I can't imagine what the family of Cho is going thru and as I have said in previous comments, not only do the people of Virginia and VT Tech and the students,families,friends,of this senseless shooting, this family will have to bear the burden of this person actions and walk the earth knowing what they are responsible for.
My prayers go out this family and all who have come in direct or indirect contact with this malious and mallace act. May the Lord be with them all.
whoever sold two guns to a student that lived in a school campus's to blame. But I also pray for the families that had a connection in this- all victims!! GOd Bless!!!
I hope that nothing bad happens to Cho's beloved family. I hear in my city a lot of threats and "if this was my murdered child I would ..." and online I read a lot of "give us a group hug we feel for the you" toward his family. My view is that I know it is difficult to come before a nation and the sister did so with a lot of bravery. They seem very genuine and we must remember that although they brought him to us; they did not know this would be a result. Unless the family has a dark past or contributed in mental or physical abuse that caused him to react to society like this than they are as innocent as we are.
Your family was as much a part of this tragedy as all of us, your loss just as painful. You have our sympathy and we pray that over time you can heal. God bless.
My concern is that people like frb01, who posted above, will attribute this crime to the shooter's ethnicity or nationality. It has nothing to do with whether or not his family "learned the language well enough" or whether he "had difficulties communicating." It has nothing to do with being an immigrant family. It has more to do with mental illness, being the victim of school bullying, and not fitting into even his own family. I pray for the Cho family, all the families who lost loved ones in this massacre, as well as Asians/Asian Americans who presently are at risk of unfairly being targeted by many who insist on seeing this as an issue regarding Asian immigration.
Without turning this board into a forum on theology or soteriology, a great salvation message can be found in these verses, in one interpretation of them, and or as one very blessedly of eternal assurance and grace.
In dedication to the Cho family and then to all the families of those who lost their lives on Monday and the Korean community at large as well:
Those who sow in tears shall reap in joy. He who continually goes forth weeping, bearing seed for sowing, shall doubtless come again with rejoicing, bringing his sheaves with him. (Psalm 126:5,6 NKJV)

Collected data:

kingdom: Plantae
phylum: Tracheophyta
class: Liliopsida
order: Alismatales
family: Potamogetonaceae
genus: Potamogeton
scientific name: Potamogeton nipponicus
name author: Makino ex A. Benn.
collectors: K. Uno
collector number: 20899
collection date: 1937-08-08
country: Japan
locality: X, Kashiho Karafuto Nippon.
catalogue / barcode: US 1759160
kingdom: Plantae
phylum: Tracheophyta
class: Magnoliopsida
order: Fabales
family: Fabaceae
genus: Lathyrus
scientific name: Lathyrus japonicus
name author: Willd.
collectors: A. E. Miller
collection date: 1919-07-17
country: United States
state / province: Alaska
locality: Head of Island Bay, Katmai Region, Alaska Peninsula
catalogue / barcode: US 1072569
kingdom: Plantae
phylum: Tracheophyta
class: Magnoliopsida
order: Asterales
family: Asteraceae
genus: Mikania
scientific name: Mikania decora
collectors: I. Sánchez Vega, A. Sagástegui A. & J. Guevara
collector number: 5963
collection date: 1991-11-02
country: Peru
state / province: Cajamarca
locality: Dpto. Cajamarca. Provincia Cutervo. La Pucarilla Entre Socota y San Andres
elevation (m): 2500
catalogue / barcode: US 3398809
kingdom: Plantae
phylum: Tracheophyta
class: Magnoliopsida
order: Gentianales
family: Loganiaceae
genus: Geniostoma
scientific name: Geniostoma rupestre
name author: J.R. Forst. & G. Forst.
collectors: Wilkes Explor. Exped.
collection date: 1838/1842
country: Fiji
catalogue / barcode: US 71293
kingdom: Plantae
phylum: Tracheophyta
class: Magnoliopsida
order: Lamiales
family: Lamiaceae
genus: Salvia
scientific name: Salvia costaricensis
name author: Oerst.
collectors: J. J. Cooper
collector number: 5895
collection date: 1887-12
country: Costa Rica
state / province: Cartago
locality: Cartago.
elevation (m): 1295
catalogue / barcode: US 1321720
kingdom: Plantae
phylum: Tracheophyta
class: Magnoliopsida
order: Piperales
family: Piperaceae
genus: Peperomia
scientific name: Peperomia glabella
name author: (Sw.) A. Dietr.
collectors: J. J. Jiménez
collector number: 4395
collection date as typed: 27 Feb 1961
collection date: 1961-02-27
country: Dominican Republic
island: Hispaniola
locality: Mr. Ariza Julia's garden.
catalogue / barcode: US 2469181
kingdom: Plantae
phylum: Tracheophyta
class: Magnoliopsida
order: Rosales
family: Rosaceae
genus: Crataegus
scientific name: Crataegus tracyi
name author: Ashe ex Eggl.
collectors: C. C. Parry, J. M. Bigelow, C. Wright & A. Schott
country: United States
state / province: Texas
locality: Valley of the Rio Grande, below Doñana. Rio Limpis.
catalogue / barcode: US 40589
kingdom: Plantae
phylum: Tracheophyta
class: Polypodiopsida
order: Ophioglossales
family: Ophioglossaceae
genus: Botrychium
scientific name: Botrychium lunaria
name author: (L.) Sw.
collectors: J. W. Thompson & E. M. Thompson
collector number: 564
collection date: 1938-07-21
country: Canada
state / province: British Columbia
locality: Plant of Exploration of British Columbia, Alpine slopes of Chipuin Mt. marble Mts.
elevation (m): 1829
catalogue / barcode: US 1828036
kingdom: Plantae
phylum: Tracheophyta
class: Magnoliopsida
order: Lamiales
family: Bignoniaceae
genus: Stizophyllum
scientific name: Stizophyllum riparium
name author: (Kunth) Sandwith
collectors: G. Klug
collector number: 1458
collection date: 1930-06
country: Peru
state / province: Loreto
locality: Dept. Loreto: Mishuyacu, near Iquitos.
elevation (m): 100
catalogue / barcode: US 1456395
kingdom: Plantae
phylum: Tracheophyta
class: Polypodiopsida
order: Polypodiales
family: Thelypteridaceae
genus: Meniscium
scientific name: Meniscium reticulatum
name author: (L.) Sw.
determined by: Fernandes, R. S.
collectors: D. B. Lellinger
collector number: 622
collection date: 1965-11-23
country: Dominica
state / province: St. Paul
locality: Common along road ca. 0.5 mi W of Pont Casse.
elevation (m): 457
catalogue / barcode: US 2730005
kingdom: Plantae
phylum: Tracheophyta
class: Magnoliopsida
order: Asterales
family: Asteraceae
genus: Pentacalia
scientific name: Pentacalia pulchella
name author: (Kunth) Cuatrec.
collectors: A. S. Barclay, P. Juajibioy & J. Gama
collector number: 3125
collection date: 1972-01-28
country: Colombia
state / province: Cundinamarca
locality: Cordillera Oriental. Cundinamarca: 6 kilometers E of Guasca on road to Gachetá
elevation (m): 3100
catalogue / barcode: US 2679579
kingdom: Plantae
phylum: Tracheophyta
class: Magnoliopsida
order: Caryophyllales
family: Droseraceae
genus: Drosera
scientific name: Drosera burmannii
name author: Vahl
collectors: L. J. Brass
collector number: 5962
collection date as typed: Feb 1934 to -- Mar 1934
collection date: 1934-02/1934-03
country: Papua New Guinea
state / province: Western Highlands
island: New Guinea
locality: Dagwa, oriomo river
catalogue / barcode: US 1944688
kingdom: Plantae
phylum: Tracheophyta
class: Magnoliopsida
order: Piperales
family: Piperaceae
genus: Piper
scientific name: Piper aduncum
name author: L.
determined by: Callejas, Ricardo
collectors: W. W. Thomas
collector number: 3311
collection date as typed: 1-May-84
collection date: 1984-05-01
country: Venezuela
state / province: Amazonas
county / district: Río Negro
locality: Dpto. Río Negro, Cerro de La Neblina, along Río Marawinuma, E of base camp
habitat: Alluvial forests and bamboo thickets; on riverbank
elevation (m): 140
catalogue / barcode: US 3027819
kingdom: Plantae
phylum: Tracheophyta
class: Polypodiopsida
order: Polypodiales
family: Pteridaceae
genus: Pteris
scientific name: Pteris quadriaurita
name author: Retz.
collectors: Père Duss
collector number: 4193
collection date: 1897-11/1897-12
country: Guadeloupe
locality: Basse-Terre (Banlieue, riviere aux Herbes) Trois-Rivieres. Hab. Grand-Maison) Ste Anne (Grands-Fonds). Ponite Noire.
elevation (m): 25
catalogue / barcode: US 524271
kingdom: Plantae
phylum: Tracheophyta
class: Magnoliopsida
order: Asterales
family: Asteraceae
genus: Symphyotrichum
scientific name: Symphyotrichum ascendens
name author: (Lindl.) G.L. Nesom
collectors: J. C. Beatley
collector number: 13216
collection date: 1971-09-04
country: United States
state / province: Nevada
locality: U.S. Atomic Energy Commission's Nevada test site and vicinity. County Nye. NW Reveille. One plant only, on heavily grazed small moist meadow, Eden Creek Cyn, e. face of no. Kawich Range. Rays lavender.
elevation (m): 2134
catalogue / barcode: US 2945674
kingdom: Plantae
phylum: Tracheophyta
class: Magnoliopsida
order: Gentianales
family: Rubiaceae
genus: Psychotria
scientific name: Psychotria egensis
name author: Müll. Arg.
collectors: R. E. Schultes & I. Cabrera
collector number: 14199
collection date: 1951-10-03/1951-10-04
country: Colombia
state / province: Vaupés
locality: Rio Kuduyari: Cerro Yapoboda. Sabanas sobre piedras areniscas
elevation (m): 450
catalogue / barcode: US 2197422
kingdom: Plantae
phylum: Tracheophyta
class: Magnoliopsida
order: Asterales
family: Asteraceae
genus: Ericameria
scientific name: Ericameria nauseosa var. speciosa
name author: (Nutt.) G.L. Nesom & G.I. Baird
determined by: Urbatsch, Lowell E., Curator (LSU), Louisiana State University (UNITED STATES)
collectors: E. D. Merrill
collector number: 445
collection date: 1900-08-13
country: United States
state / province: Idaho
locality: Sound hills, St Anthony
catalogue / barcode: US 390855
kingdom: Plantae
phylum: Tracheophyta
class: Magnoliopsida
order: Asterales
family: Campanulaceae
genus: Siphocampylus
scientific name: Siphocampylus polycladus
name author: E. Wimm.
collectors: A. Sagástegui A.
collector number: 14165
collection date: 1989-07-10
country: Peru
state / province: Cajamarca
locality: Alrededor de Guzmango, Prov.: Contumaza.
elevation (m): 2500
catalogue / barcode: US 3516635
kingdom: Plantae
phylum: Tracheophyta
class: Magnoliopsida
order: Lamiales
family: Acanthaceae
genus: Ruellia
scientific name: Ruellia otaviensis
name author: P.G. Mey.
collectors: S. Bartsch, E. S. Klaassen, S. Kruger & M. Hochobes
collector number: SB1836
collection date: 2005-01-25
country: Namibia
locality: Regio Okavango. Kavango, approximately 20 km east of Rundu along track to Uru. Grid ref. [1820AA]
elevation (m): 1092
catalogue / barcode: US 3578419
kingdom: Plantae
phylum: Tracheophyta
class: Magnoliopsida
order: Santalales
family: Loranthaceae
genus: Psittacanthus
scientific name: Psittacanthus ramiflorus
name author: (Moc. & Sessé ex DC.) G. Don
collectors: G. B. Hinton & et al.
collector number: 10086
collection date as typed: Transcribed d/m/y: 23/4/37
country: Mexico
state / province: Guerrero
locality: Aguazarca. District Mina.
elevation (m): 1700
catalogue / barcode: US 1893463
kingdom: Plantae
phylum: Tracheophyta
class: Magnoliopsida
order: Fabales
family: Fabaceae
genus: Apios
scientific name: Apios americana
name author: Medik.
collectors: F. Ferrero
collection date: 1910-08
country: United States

--- Problem set ---
(1) Which Bible passage is quoted in the comments on the Cho family?
(2) Write the next part of the comments on the Cho family, picking up after the quoted verse.
The listing has no connection to the comments on the Cho family.

--- Set of answers ---
(1) Psalm 126:5,6 (NKJV)

(2)
Sun Kyung has proven herself yet again, in reaching out to all of us with the grief her family feels. I've known people in a situation of a suicide before who did not see it coming, or potentially what other violence has come with it. This is not only an immense tragedy for all of us and especially the victims' families at Virginia Tech, but for this Korean family as well.
Join me in the hope that the Cho family will even better than perhaps they knew how before endear themselves to those of us, among people who were born here and whose parents were born here as Americans.
It is my fear that some copycat will learn from the example of Sueng-Hui too and that some attacks in our schools will be worse for it in the coming months and years ahead. This is a very realistic fear, until we can find some way of not so much getting around such a dysfunctional law like the ADA, but of our reaching out to those who are troubled in our midst, and also of making the effort to get the excessive violence off our television and internet screens at home. It is too much to pay for these kind of freedoms for our young people, to lose more young and promising lives, such as happened on Monday.
I encourage my friends at church this Sunday to pray for the Cho family as well as the rest who have suffered so much, and I hope that many more Americans will do the same.
We will probably never know where things went wrong. This family came to the US for a better life, much like the Neil Diamond song America. And maybe they did not learn the language well enough, and had a son who may have had difficulties in communicating and obviously was very sick. I can't imagine the burden they bear now and will for every day of their remaining lives. I pray for the victims and for this family.
Such pain...I hope every family involved in this tragedy, the Cho family as well as the families of all the victims, will be able to move on and live with as little scarring as possible....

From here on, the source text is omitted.